Wenceslas’ father was the Duke of Bohemia and a Christian but it’s thought that his mother might have been a pagan. His father died when he was 12 and, as he was not old enough to become Duke until he was 18, his mother took control of the land as regent. During this time his grandmother, Ludmilla, took care of Wenceslas and brought him up as a Christian (she smuggled priests into the house to help teach him). It’s thought that His mother had Ludmilla banished to a distant castle where she was murdered by the Queen’s guards!

Wenceslas was still a Christian after this and learned to read and write, something which was unusual for even a King/Duke in those days! He had local Bishops smuggled in at night to teach him the Bible. When he reached 18, Wenceslas took control of his dukedom.

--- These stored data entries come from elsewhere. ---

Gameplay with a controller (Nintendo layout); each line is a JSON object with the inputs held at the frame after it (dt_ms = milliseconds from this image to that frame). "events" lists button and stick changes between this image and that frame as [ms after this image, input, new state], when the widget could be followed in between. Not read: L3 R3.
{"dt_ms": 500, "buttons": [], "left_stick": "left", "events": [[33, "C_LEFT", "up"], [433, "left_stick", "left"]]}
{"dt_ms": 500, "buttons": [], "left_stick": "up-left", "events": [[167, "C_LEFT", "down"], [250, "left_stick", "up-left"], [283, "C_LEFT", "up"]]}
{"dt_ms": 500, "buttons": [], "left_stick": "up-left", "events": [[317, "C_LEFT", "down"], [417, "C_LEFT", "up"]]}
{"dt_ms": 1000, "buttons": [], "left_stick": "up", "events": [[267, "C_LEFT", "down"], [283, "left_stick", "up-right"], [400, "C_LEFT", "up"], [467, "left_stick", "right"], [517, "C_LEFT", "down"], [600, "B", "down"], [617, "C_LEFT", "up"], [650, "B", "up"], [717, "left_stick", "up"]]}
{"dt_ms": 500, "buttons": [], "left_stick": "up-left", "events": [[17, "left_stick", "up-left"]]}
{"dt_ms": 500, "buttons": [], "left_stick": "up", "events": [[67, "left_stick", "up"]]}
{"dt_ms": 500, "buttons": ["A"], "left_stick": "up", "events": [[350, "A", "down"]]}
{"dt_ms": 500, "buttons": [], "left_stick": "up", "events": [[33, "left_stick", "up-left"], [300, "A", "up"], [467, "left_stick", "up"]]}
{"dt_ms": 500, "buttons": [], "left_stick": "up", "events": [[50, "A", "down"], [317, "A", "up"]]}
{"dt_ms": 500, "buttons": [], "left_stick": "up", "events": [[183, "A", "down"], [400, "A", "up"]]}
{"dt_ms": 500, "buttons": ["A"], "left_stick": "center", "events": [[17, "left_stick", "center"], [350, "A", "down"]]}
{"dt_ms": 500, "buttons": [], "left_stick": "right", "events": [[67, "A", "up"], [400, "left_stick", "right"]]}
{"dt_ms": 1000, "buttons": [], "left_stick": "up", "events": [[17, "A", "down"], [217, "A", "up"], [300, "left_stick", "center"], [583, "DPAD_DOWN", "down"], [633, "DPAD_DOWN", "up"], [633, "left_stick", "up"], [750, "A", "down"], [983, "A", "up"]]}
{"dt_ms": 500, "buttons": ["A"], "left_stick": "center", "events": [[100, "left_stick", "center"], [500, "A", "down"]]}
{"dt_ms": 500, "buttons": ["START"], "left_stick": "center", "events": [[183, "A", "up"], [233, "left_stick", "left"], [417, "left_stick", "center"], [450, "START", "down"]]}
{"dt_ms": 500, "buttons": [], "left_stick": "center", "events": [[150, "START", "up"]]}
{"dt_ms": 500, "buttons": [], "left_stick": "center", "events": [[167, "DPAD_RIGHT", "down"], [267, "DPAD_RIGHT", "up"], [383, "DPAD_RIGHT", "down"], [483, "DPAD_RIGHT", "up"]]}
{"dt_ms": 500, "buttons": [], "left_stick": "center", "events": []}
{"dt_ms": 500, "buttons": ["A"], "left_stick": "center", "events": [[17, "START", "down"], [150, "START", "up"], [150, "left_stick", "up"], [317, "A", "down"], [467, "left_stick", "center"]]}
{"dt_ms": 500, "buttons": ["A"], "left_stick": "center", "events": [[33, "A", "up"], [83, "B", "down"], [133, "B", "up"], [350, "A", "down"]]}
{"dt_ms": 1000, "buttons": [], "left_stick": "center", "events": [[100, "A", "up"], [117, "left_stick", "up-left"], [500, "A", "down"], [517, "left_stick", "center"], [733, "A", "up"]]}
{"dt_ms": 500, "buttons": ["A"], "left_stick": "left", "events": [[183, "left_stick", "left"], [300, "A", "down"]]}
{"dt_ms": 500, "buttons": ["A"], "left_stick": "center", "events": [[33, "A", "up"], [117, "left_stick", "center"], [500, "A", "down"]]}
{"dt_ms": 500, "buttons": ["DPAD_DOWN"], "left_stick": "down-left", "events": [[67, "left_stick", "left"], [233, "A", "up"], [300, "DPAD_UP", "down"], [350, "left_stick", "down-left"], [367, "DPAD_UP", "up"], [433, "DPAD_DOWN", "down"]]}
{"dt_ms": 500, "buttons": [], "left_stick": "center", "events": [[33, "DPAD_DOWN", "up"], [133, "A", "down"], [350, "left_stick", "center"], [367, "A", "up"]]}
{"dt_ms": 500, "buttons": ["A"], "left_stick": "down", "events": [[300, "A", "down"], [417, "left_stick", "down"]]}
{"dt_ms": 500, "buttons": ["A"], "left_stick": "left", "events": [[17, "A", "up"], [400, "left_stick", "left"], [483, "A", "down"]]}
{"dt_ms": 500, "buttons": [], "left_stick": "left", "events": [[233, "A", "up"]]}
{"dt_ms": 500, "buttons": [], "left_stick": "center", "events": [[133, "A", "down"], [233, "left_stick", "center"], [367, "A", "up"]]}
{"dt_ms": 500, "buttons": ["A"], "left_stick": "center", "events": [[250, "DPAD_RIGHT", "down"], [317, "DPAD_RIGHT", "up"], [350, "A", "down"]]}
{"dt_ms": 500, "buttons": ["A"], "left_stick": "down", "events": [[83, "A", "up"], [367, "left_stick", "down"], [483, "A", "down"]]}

He then defended Bohemia from a couple of invasions by Dukes of neighboring regions and legend says that he banished his mother and her pagan followers from his castle.

Wenceslas put in a good education system and a successful law and order system, so the parts of the carol story about him being a kind King are certainly true!

After four years of happiness, when Wenceslas was 22, his brother Boleslav, became very jealous of Wenceslas and plotted (possibly with the pagan followers of their mother) to kill Wenceslas. Boleslav invited Wenceslas to celebrate a saint’s day with him, but on the way to the Church, Wenceslas was attacked and stabbed to death by three of Boleslav’s followers!

The (fictitious) story told in the song was written by a Czech poet Václav Alois Svoboda in 1847. He wrote many ‘manuscripts’ that tried to prove that Czech literature was much older and more developed than it really was. The poem was written in three languages, Czech, German, Latin, and was called ‘Sankt Wenceslaw und Podiwin’ (Saint Wenceslas and the Crocheteer). The Poem found it’s way into the UK in the 19th Century where JM Neale put the translated words to the tune of a 13th century spring carol ‘Tempus Adest Floridum’ (‘It is time for flowering’) that was came from a collection of old religious songs called ‘Piae Cantiones’ that was published in 1582 in Sweden/Finland!